OPERAZIONI RICHIESTE
A) Secondo l'intervista sul calcio, a quale età Van Basten ha dovuto dire addio al calcio?
B) Prolunga l'intervista sul calcio scrivendo il seguito dopo la sua ultima risposta.

BRANO DA LEGGERE
_ _ _ _ _
Rispetto ad allora quanto è cambiato il calcio?
«Tanto, quasi tutto. Ma anche fuori le cose sono cambiate e molto in fretta. Per esempio questo non c’era - indica il cellulare - Le paytv sono arrivate quando dal Milan passai alla Samp e solo al Chelsea mi resi conto che ormai il calcio stava diventando principalmente uno spettacolo televisivo. Anche il gioco ha subìto un cambiamento, un accelerazione improvvisa. Se mi capita di rivedere una mia partita dei tempi del Milan sembra che andiamo alla metà della velocità dei calciatori di adesso».

Eppure voi olandesi andavate veloci e professavate il “calcio totale” in quanto discepoli dell’immenso Johan Cruijff.
«Cruijff è stato un personaggio unico, incredibile: ha messo l’Olanda sulla mappa del calcio mondiale e ha lasciato in eredità dei valori importanti alla mia generazione e a quelle a venire. Ho giocato un solo anno con lui, nel Feyenord, vincemmo campionato e Coppa d’Olanda, ma in quella stagione (1983’84) mi insegnò tutti i trucchi del mestiere e mi mise in guardia dai pericoli che avrei incontrato lungo la mia carriera. Cruijff mi ha fatto capire che un grande calciatore prima di giocare per se stesso deve far giocare bene i suoi compagni, e poi con l’età ho compreso il senso di quel suo “ogni svantaggio è un vantaggio”».


Van Basten è stato il vero erede di Cruijff?
«Marco tecnicamente è quello che più si è avvicinato a Cruijff, ma era più finalizzatore rispetto a Johan che a sua volta spaziava a piacimento. Con Rijkaard, Van Basten è stato un fratello in campo e fuori. Solo la sfortuna degli infortuni poteva fermarlo: ha sofferto tanto per quell’addio al calcio a 27 anni, ma è un dolore che ha sempre tenuto nascosto dentro di sé... Però attenzione, Marco è tutt’altro che un uomo triste, è un grande umorista, ci sentiamo spesso e ridiamo un sacco».

Quel vostro Milan ha vinto tanto e fatto piangere gli avversari, al Real Madrid e il Barcellona di allora davate sonore lezioni di calcio.
«Eravamo una macchina perfetta, inarrestabile. Noi olandesi al servizio delle idee rivoluzionarie di Arrigo Sacchi abbiamo messo la fisicità, il nostro spirito offensivo, ma abbiamo anche imparato tanto tatticamente dagli italiani di quel Milan, Baresi, Maldini, Tassotti, Ancelotti, Donadoni... Fabio Capello? Ha proseguito al meglio il lavoro iniziato da Sacchi, tenendo conto che aveva il problema di organizzare il turnover degli stranieri, che non erano più tre come quando siamo arrivati io, Marco e Frank, e Capello c’è riuscito alla grande».
_ _ _ _ _
MATERIALE ESTRATTO
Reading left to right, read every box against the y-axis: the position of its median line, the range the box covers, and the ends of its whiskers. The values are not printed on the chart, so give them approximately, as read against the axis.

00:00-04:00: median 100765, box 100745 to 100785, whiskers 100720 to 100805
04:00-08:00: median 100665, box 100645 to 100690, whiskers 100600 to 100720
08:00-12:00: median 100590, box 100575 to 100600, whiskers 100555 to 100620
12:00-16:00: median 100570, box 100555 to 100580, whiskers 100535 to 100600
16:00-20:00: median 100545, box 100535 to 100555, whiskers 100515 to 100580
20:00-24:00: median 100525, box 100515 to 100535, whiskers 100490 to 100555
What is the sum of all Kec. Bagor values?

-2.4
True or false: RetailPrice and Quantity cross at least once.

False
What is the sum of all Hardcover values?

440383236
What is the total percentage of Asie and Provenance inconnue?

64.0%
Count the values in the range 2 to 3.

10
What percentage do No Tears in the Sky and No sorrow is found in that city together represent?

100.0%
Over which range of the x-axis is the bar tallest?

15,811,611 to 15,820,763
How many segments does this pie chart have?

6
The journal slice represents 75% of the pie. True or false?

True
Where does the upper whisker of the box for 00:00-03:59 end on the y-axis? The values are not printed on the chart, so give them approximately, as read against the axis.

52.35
_ _ _ _ _
RISPOSTE PER VOCE
A) A 27 anni.

B)
Molti dicono sarebbe meglio tornare a rose con al massimo tre stranieri, ne gioverebbero i talenti italiani.
«Non sono d’accordo, quello dei tanti stranieri in squadra è l’evoluzione del calcio globale e va accettata. Magari la differenza è che ieri in Italia c’era più selezione e anche maggiori disponibilità finanziarie così arrivavano solo gli stranieri più forti. Ma in questo momento la crisi economica è uno svantaggio che per i club della Serie A si è trasformato in un vantaggio visto i tanti giovani italiani che sono stati lanciati».

Infatti, pare rinata anche la grande scuola difensiva italiana.
«Quella è una scuola eterna e difensori come Chiellini e Bonucci lo confermano. Che duelli fantastici ho avuto con Ferri, Bergomi, Vierchowod... Tutta gente dura, difficile da superare, ma leale. E quella lealtà difensiva è un marchio italiano».

Ricorda quel ragazzino che esordì a 16 anni nel Milan, Paolo Maldini... Non le fa impressione che la “bandiera milanista” sventoli fuori dal mondo del calcio?
«Paolo Maldini è stato un fenomeno, l’ho conosciuto che aveva 18 anni ma aveva una forza fisica e mentale da veterano. Io non so quale sia la sua ambizione attuale, non so se vuole diventare un dirigente di club o un presidente di federazione o della Uefa come Michel Platini, ma Maldini rimane un esempio di calciatore e di uomo per tutti quelli che amano questo sport».

Ha citato Michel Platini, anche lui ora è fuori dal calcio e dalla Uefa, ma per via dello scandalo “corruzione”.
«Mi dispiace molto, perché io voglio molto bene a Platini, così come voglio bene a Maradona e a tutti quelli che hanno vissuto il calcio come me, con la voglia di divertirsi e di divertire la gente».

In un mondo ancora fortemente minato dal razzismo quando Gullit scendeva in campo non si sentiva un testimonial di tutti gli uomini e le donne di colore?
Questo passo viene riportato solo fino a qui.